По части политической мимикрии с нашим героем редко кто мог потягаться. Усердно повторяя пропагандистские клише о развертывании внутрипартийной демократии, он под разными благовидными предлогами ее — и без того куцую — душил как только мог. Центральное партийное бюро, много лет подряд на выборной, общественной основе руководившее партийной работой в Наркомате обороны, начальник ПУ издевательски назвал «центропробкой», которую якобы создали враги народа «как ширму для прикрытия своих темных делишек». Обратившись к секретарю ЦК Андрееву и заведующему отделом ЦК Маленкову, он добился упразднения бюро, а взамен создал подчиненную себе структуру — отдел партийно-политической работы в центральном аппарате Наркомата обороны. При отделе создавалась парткомиссия, тоже непосредственно подчиненная ПУ РККА.

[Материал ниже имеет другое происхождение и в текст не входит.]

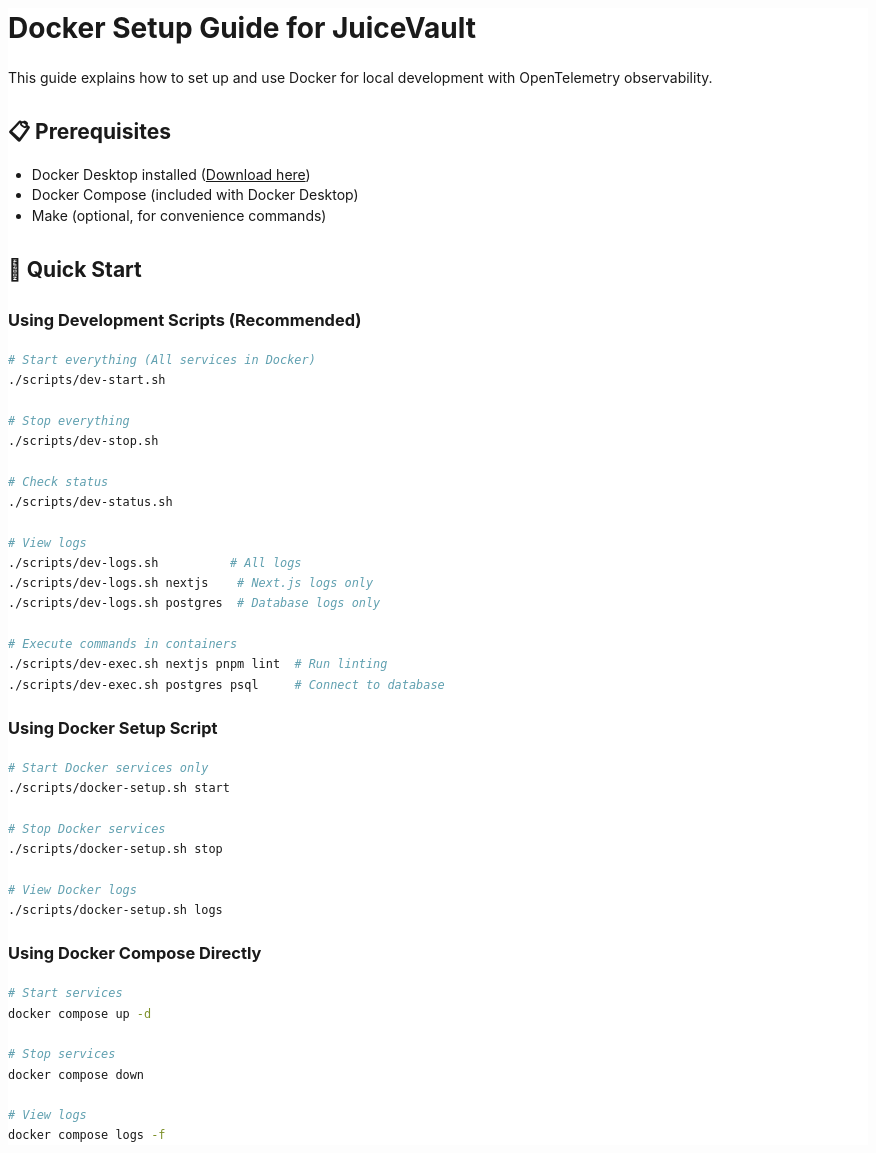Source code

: # Docker Setup Guide for JuiceVault

This guide explains how to set up and use Docker for local development with OpenTelemetry observability.

## 📋 Prerequisites

- Docker Desktop installed ([Download here](https://www.docker.com/products/docker-desktop))
- Docker Compose (included with Docker Desktop)
- Make (optional, for convenience commands)

## 🚀 Quick Start

### Using Development Scripts (Recommended)
```bash
# Start everything (All services in Docker)
./scripts/dev-start.sh

# Stop everything
./scripts/dev-stop.sh

# Check status
./scripts/dev-status.sh

# View logs
./scripts/dev-logs.sh          # All logs
./scripts/dev-logs.sh nextjs    # Next.js logs only
./scripts/dev-logs.sh postgres  # Database logs only

# Execute commands in containers
./scripts/dev-exec.sh nextjs pnpm lint  # Run linting
./scripts/dev-exec.sh postgres psql     # Connect to database
```

### Using Docker Setup Script
```bash
# Start Docker services only
./scripts/docker-setup.sh start

# Stop Docker services
./scripts/docker-setup.sh stop

# View Docker logs
./scripts/docker-setup.sh logs
```

### Using Docker Compose Directly
```bash
# Start services
docker compose up -d

# Stop services
docker compose down

# View logs
docker compose logs -f
```
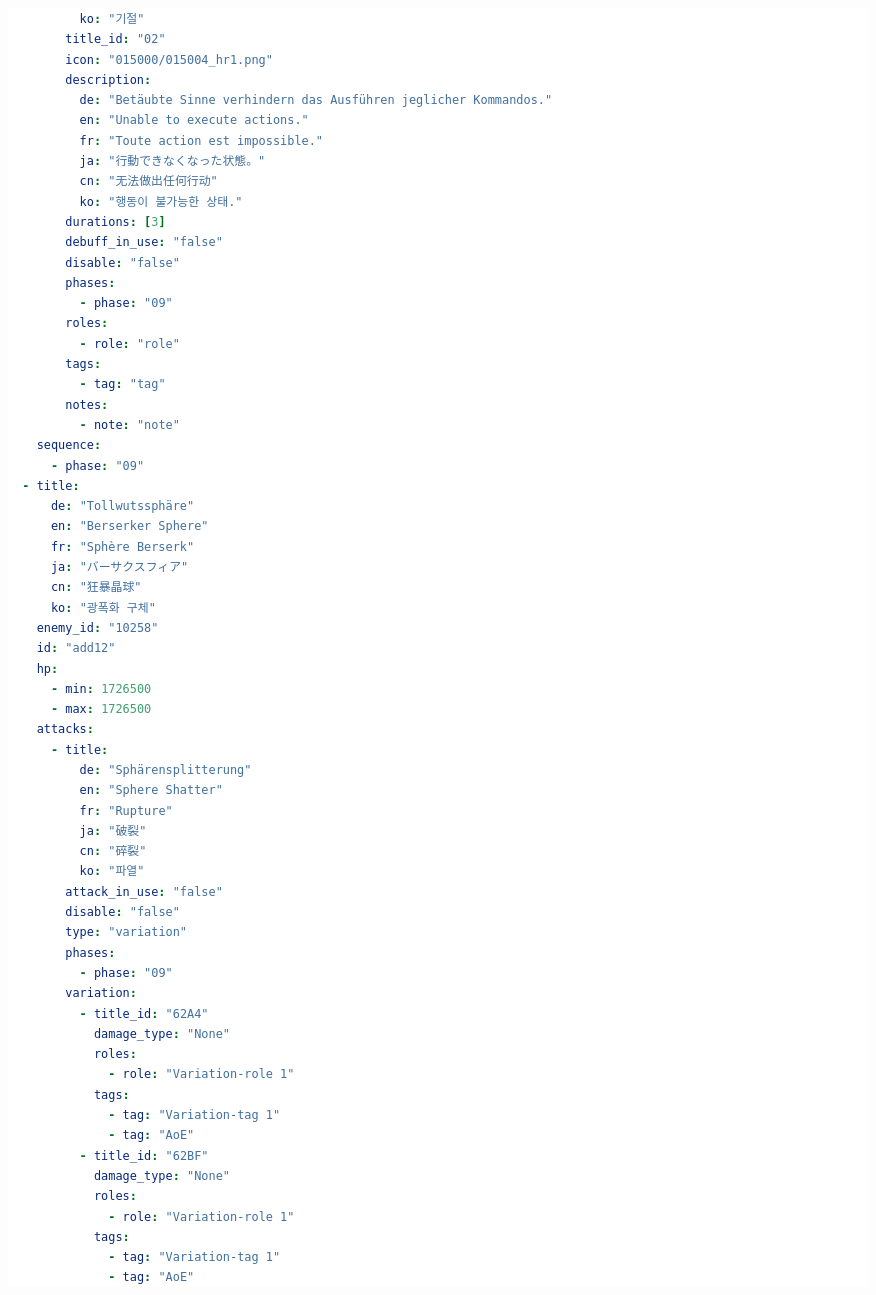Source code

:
 ```yaml
          ko: "기절"
        title_id: "02"
        icon: "015000/015004_hr1.png"
        description:
          de: "Betäubte Sinne verhindern das Ausführen jeglicher Kommandos."
          en: "Unable to execute actions."
          fr: "Toute action est impossible."
          ja: "行動できなくなった状態。"
          cn: "无法做出任何行动"
          ko: "행동이 불가능한 상태."
        durations: [3]
        debuff_in_use: "false"
        disable: "false"
        phases:
          - phase: "09"
        roles:
          - role: "role"
        tags:
          - tag: "tag"
        notes:
          - note: "note"
    sequence:
      - phase: "09"
  - title:
      de: "Tollwutssphäre"
      en: "Berserker Sphere"
      fr: "Sphère Berserk"
      ja: "バーサクスフィア"
      cn: "狂暴晶球"
      ko: "광폭화 구체"
    enemy_id: "10258"
    id: "add12"
    hp:
      - min: 1726500
      - max: 1726500
    attacks:
      - title:
          de: "Sphärensplitterung"
          en: "Sphere Shatter"
          fr: "Rupture"
          ja: "破裂"
          cn: "碎裂"
          ko: "파열"
        attack_in_use: "false"
        disable: "false"
        type: "variation"
        phases:
          - phase: "09"
        variation:
          - title_id: "62A4"
            damage_type: "None"
            roles:
              - role: "Variation-role 1"
            tags:
              - tag: "Variation-tag 1"
              - tag: "AoE"
          - title_id: "62BF"
            damage_type: "None"
            roles:
              - role: "Variation-role 1"
            tags:
              - tag: "Variation-tag 1"
              - tag: "AoE"
```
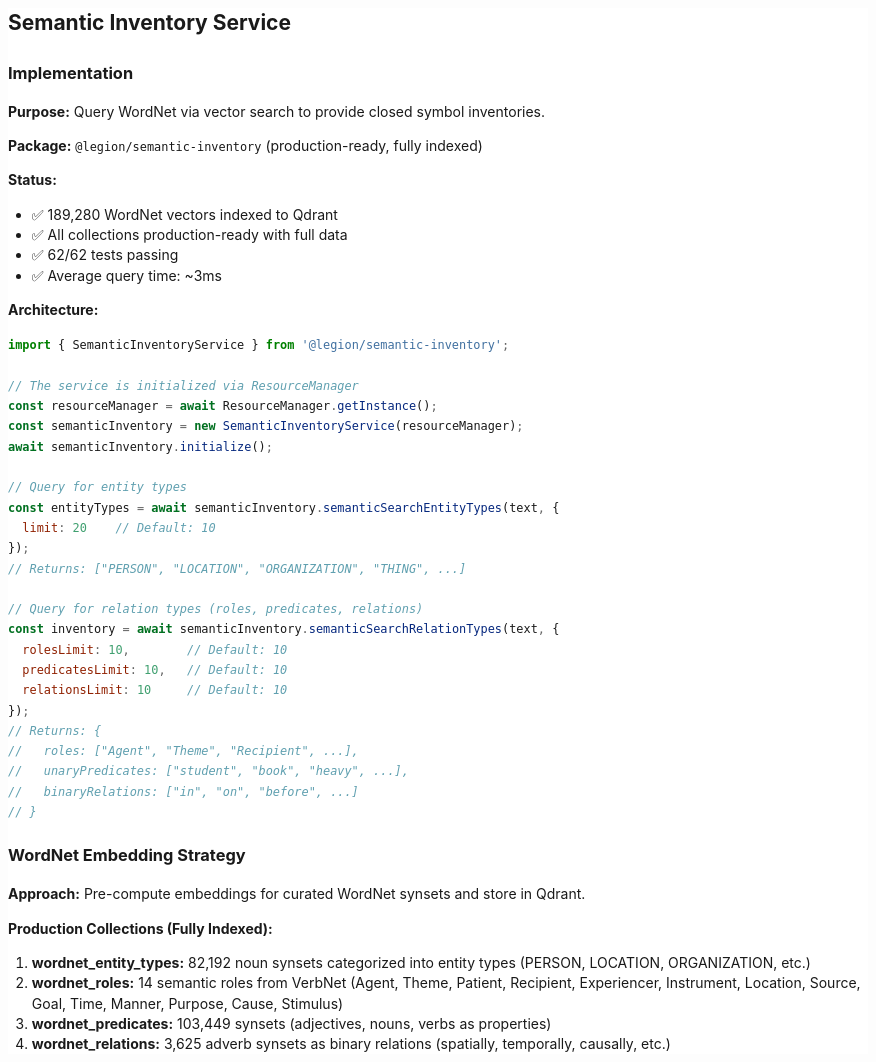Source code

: ## Semantic Inventory Service

### Implementation

**Purpose:** Query WordNet via vector search to provide closed symbol inventories.

**Package:** `@legion/semantic-inventory` (production-ready, fully indexed)

**Status:**
- ✅ 189,280 WordNet vectors indexed to Qdrant
- ✅ All collections production-ready with full data
- ✅ 62/62 tests passing
- ✅ Average query time: ~3ms

**Architecture:**
```javascript
import { SemanticInventoryService } from '@legion/semantic-inventory';

// The service is initialized via ResourceManager
const resourceManager = await ResourceManager.getInstance();
const semanticInventory = new SemanticInventoryService(resourceManager);
await semanticInventory.initialize();

// Query for entity types
const entityTypes = await semanticInventory.semanticSearchEntityTypes(text, {
  limit: 20    // Default: 10
});
// Returns: ["PERSON", "LOCATION", "ORGANIZATION", "THING", ...]

// Query for relation types (roles, predicates, relations)
const inventory = await semanticInventory.semanticSearchRelationTypes(text, {
  rolesLimit: 10,        // Default: 10
  predicatesLimit: 10,   // Default: 10
  relationsLimit: 10     // Default: 10
});
// Returns: {
//   roles: ["Agent", "Theme", "Recipient", ...],
//   unaryPredicates: ["student", "book", "heavy", ...],
//   binaryRelations: ["in", "on", "before", ...]
// }
```

### WordNet Embedding Strategy

**Approach:** Pre-compute embeddings for curated WordNet synsets and store in Qdrant.

**Production Collections (Fully Indexed):**
1. **wordnet_entity_types:** 82,192 noun synsets categorized into entity types (PERSON, LOCATION, ORGANIZATION, etc.)
2. **wordnet_roles:** 14 semantic roles from VerbNet (Agent, Theme, Patient, Recipient, Experiencer, Instrument, Location, Source, Goal, Time, Manner, Purpose, Cause, Stimulus)
3. **wordnet_predicates:** 103,449 synsets (adjectives, nouns, verbs as properties)
4. **wordnet_relations:** 3,625 adverb synsets as binary relations (spatially, temporally, causally, etc.)
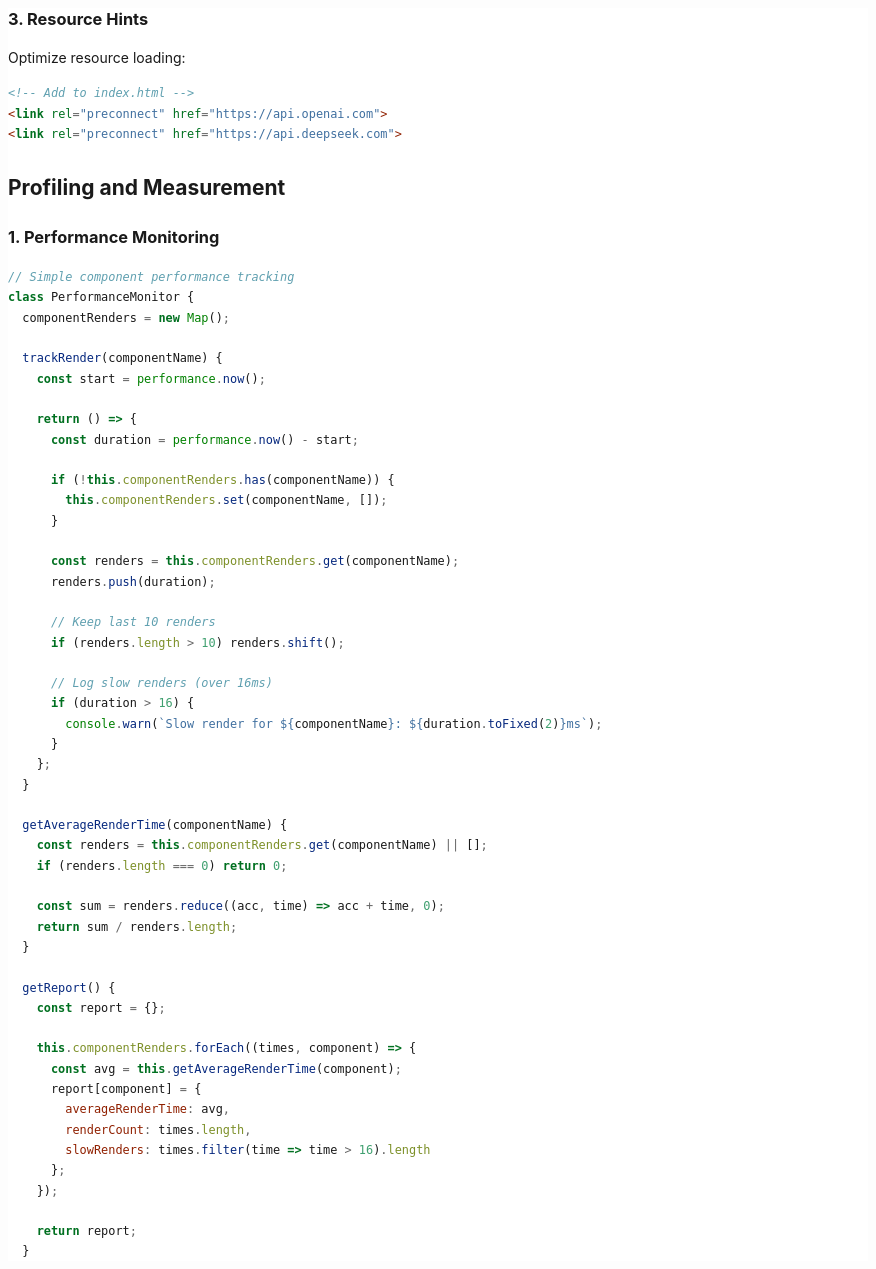 ### 3. Resource Hints

Optimize resource loading:

```html
<!-- Add to index.html -->
<link rel="preconnect" href="https://api.openai.com">
<link rel="preconnect" href="https://api.deepseek.com">
```

## Profiling and Measurement

### 1. Performance Monitoring

```javascript
// Simple component performance tracking
class PerformanceMonitor {
  componentRenders = new Map();
  
  trackRender(componentName) {
    const start = performance.now();
    
    return () => {
      const duration = performance.now() - start;
      
      if (!this.componentRenders.has(componentName)) {
        this.componentRenders.set(componentName, []);
      }
      
      const renders = this.componentRenders.get(componentName);
      renders.push(duration);
      
      // Keep last 10 renders
      if (renders.length > 10) renders.shift();
      
      // Log slow renders (over 16ms)
      if (duration > 16) {
        console.warn(`Slow render for ${componentName}: ${duration.toFixed(2)}ms`);
      }
    };
  }
  
  getAverageRenderTime(componentName) {
    const renders = this.componentRenders.get(componentName) || [];
    if (renders.length === 0) return 0;
    
    const sum = renders.reduce((acc, time) => acc + time, 0);
    return sum / renders.length;
  }
  
  getReport() {
    const report = {};
    
    this.componentRenders.forEach((times, component) => {
      const avg = this.getAverageRenderTime(component);
      report[component] = {
        averageRenderTime: avg,
        renderCount: times.length,
        slowRenders: times.filter(time => time > 16).length
      };
    });
    
    return report;
  }
```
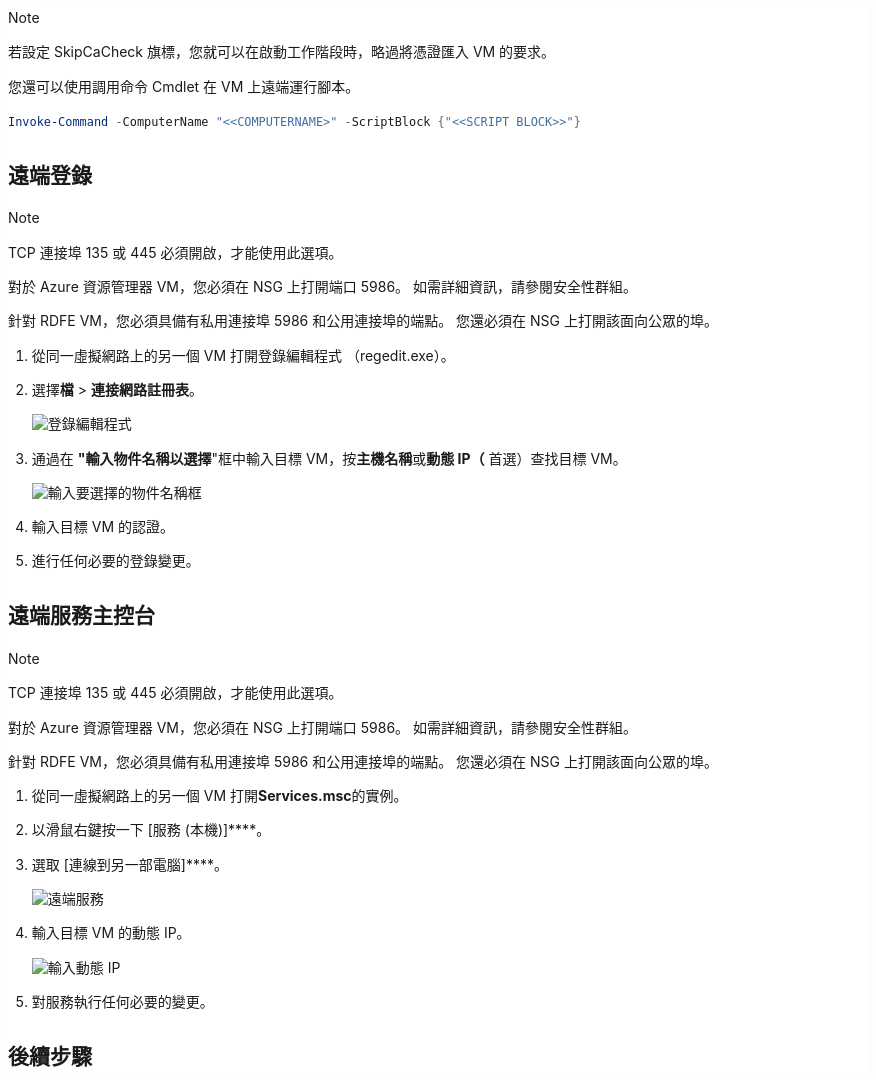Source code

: >[!NOTE] 
>若設定 SkipCaCheck 旗標，您就可以在啟動工作階段時，略過將憑證匯入 VM 的要求。

您還可以使用調用命令 Cmdlet 在 VM 上遠端運行腳本。

```powershell
Invoke-Command -ComputerName "<<COMPUTERNAME>" -ScriptBlock {"<<SCRIPT BLOCK>>"}
```

## <a name="remote-registry"></a>遠端登錄

>[!NOTE]
>TCP 連接埠 135 或 445 必須開啟，才能使用此選項。
>
>對於 Azure 資源管理器 VM，您必須在 NSG 上打開端口 5986。 如需詳細資訊，請參閱安全性群組。 
>
>針對 RDFE VM，您必須具備有私用連接埠 5986 和公用連接埠的端點。 您還必須在 NSG 上打開該面向公眾的埠。

1. 從同一虛擬網路上的另一個 VM 打開登錄編輯程式 （regedit.exe）。

2. 選擇**檔** > **連接網路註冊表**。

   ![登錄編輯程式](./media/remote-tools-troubleshoot-azure-vm-issues/remote-registry.png) 

3. 通過在 **"輸入物件名稱以選擇**"框中輸入目標 VM，按**主機名稱**或**動態 IP（** 首選）查找目標 VM。

   ![輸入要選擇的物件名稱框](./media/remote-tools-troubleshoot-azure-vm-issues/input-computer-name.png) 
 
4. 輸入目標 VM 的認證。

5. 進行任何必要的登錄變更。

## <a name="remote-services-console"></a>遠端服務主控台

>[!NOTE]
>TCP 連接埠 135 或 445 必須開啟，才能使用此選項。
>
>對於 Azure 資源管理器 VM，您必須在 NSG 上打開端口 5986。 如需詳細資訊，請參閱安全性群組。 
>
>針對 RDFE VM，您必須具備有私用連接埠 5986 和公用連接埠的端點。 您還必須在 NSG 上打開該面向公眾的埠。

1. 從同一虛擬網路上的另一個 VM 打開**Services.msc**的實例。

2. 以滑鼠右鍵按一下 [服務 (本機)\]****。

3. 選取 [連線到另一部電腦]****。

   ![遠端服務](./media/remote-tools-troubleshoot-azure-vm-issues/remote-services.png)

4. 輸入目標 VM 的動態 IP。

   ![輸入動態 IP](./media/remote-tools-troubleshoot-azure-vm-issues/input-ip-address.png)

5. 對服務執行任何必要的變更。

## <a name="next-steps"></a>後續步驟
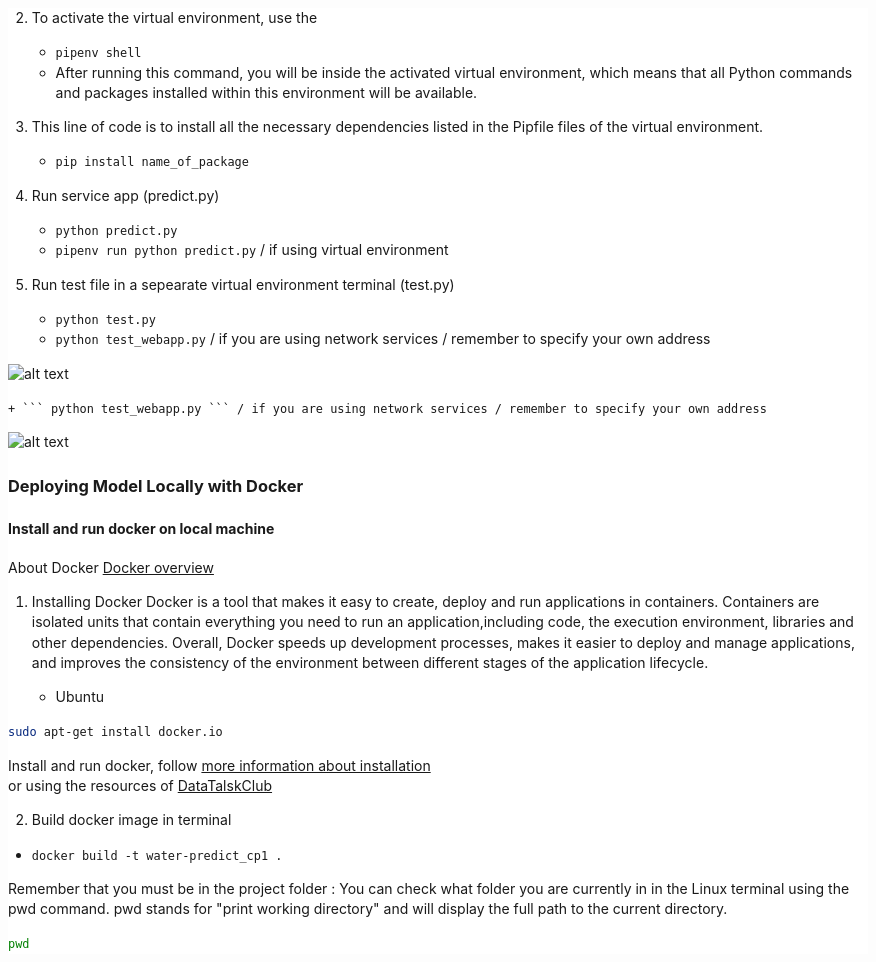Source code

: 2. To activate the virtual environment, use the
   	+ ```pipenv shell```
	+ After running this command, you will be inside the activated virtual environment, which means that all Python commands and packages installed within this environment will be available.

3. This line of code is to install all the necessary dependencies listed in the Pipfile files of the virtual environment.
   	+ ``` pip install name_of_package ```
   
4. Run service app (predict.py)
   	+ ``` python predict.py ```
 	+ ``` pipenv run python predict.py ``` / if using virtual environment

5. Run test file in a sepearate virtual environment terminal (test.py)
	+ ``` python test.py ```
 	+ ``` python test_webapp.py ``` / if you are using network services / remember to specify your own address

![alt text](images/testapp_local.png)

	+ ``` python test_webapp.py ``` / if you are using network services / remember to specify your own address
![alt text](images/test_webapp_c.png)

    

### Deploying Model Locally with Docker
#### Install and run docker on local machine
About Docker [Docker overview](https://docs.docker.com/get-started/overview/)
1. Installing Docker
Docker is a tool that makes it easy to create, deploy and run applications in containers. Containers are isolated units that contain everything you need to run an application,including code, the execution environment, libraries and other dependencies. Overall, Docker speeds up development processes, makes it easier to deploy and manage applications, and improves the consistency of the environment between different stages of the application lifecycle.

	- Ubuntu 

```bash
sudo apt-get install docker.io
```
Install and run docker, follow [more information about installation](https://docs.docker.com/engine/install/ubuntu//) <br>
or using the resources of [DataTalskClub](https://github.com/DataTalksClub/machine-learning-zoomcamp/blob/master/05-deployment/06-docker.md)
 
2. Build docker image in terminal

  +  ``` docker build -t water-predict_cp1 . ```

Remember that you must be in the project folder :
You can check what folder you are currently in in the Linux terminal using the pwd command. pwd stands for "print working directory" and will display the full path to the current directory.

```bash
pwd
```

Мехлис добился в ЦК также разрешения изменить порядок привлечения к партийной ответственности командиров и комиссаров полков, бригад, дивизий и равных им соединений. Тут наступление на внутрипартийную демократию шло поэтапно. Вначале, 25 февраля 1938 года, последовала директива во все политорганы, в которой установившаяся практика решения этих вопросов в первичных парторганизациях была признана неправильной. Вопрос о партийности командиров и комиссаров мог быть решен только «с ведома и согласия» ПУ РККА.